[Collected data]
--*--

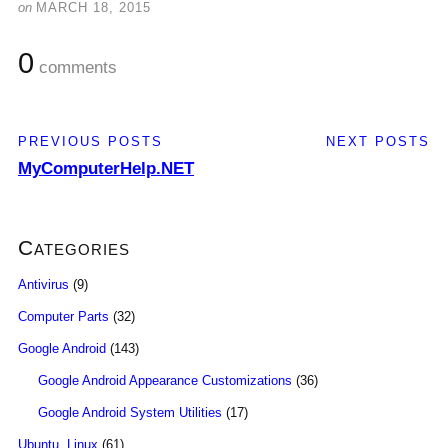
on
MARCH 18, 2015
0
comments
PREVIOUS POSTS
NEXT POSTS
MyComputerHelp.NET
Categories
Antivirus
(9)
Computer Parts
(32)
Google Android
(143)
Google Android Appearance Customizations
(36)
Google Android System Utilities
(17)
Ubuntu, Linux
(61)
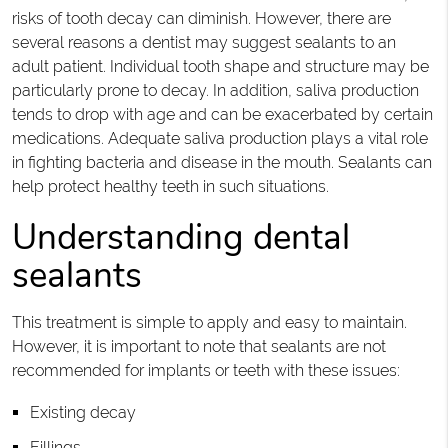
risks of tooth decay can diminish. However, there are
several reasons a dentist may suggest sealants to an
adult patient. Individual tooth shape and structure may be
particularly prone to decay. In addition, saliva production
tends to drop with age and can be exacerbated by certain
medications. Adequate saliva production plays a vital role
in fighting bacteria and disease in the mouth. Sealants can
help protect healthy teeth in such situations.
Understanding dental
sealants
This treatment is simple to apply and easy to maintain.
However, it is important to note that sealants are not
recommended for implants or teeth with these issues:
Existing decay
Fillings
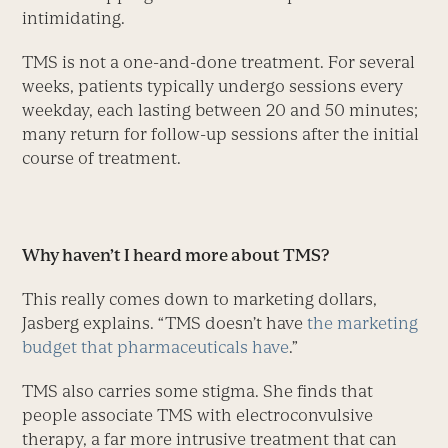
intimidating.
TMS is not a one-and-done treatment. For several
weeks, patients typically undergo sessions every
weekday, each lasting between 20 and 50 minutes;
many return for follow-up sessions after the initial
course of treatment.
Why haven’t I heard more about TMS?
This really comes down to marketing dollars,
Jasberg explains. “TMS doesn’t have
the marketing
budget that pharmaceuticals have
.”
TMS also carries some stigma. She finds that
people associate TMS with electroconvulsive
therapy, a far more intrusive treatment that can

--*--

*Exercise directions*
Across the data, find each line that has "with" in it and copy that line.

*Expected answer*
tends to drop with age and can be exacerbated by certain
recommended for implants or teeth with these issues:
people associate TMS with electroconvulsive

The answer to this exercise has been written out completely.